### [TO-DO ITEM]
In the court passage on the step-ladder expert testimony, how does Mr. Hutter say the American Ladder Institute regards the alternate spreader design?

##### PROVIDED PASSAGE #####

First, Tricam argues that the alternative spreaders are not feasibly incorporated into the SSK-4T's design; either their plastic aspects could not be easily incorporated into the SSK-4T's steel frame, or they would cause the SSK-4T's profile to become too wide. It relies on Dhillon v. Crown Controls Corporation, which provides a number of factors that an expert should consider when opining that a design is defective and an alternative is available, including compatibility with current designs, efficiency, and cost. Dhillon also tells us that "[i]n alternative design cases, we have consistently recognized the importance of testing the alternative design." Tricam argues that Mr. Hutter has provided no evidence of why these alternate "spreaders" would be feasible to incorporate into the SSK-4T, and that Mr. Hutter has not tested the alternative designs. In other words, Tricam argues that Mr. Hutter has not considered the Dhillon factors at all.
But further inquiry into the Dhillon factors reveals them to be less stringent than Tricam would have us believe. Winters v. Fru-Con Inc . tells us that "[t]here could be situations where the district court determines the proposed expert's testimony regarding an alternative design is reliable despite a lack of testing of the alternative design because the expert has adhered to the standards of intellectual rigor that are demanded in [his or her] professional work'..." This is one of those situations. Mr. Hutter may not have personally tested the alternative designs, but they are so widespread that he tells us that the American Ladder Institute considers the alternate spreader design to be the "traditional" step-ladder configuration. As to whether or not the alternative is cost-effective, Mr. Hutter cannot know whether Tricam could economically include such spreaders in the SSK-4T, as he is not privy to Tricam's manufacture or design process. He can only make a reasonable guess that such an incorporation would be economical, based on the fact that such spreaders are both widely used and incorporated into other Tricam designs. Mr. Hutter cannot be expected to make a perfect analysis of the Dhillon factors. He is only expected to consider them, which he has done.
Second, Tricam argues that Mr. Hutter's alternative designs should be inadmissible because the issue at hand is not whether the SSK-4T could be safer, but whether it is "unreasonably dangerous" as designed and manufactured. While this is true, it is not the court's role to exclude evidence because it does not directly answer the pleadings. It is the court's role to allow expert evidence that "will help the trier of fact to understand the evidence or to determine a fact in issue." Mr. Hutter's opinion regarding the alternative designs may serve that role, and it is the role of the parties to direct his testimony towards the relevant standard on cross-examination. Furthermore, the Seventh Circuit has a long tradition of allowing expert testimony of alternate, safer designs in product liability cases. There are even some states in which a safer, alternative design is required to show a design defect. That tradition need not be overturned here.

##### DATA EXCERPT #####

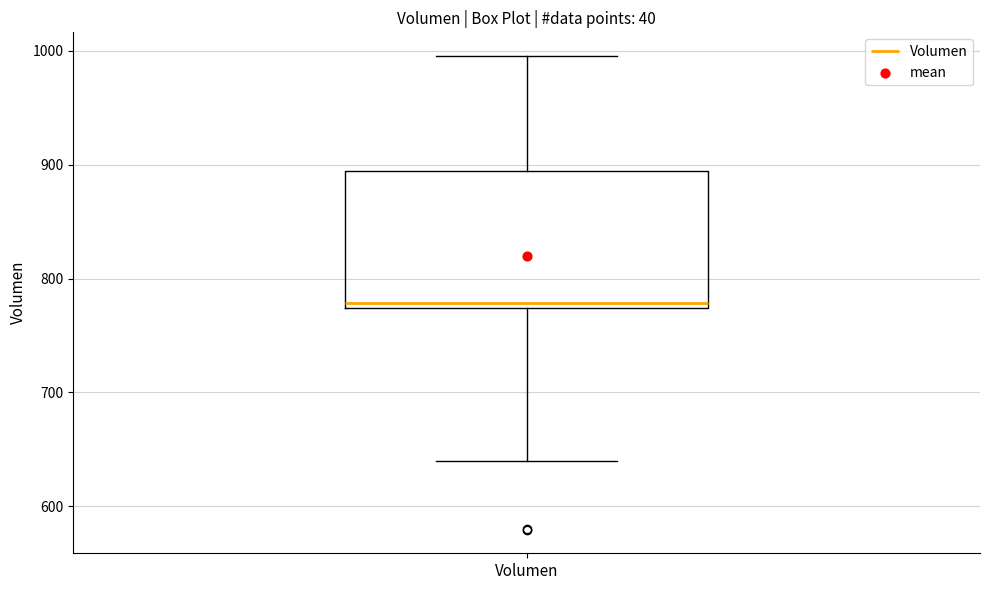

Transcribe this box plot: give where the median line is, the range the box spans, and where the two whiskers end, as read against the y-axis. The values are not printed on the chart, so give them approximately, as read against the axis.

median 780, box 770 to 890, whiskers 640 to 1000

#####

### [EXERCISE SOLUTION]
As the "traditional" step-ladder configuration.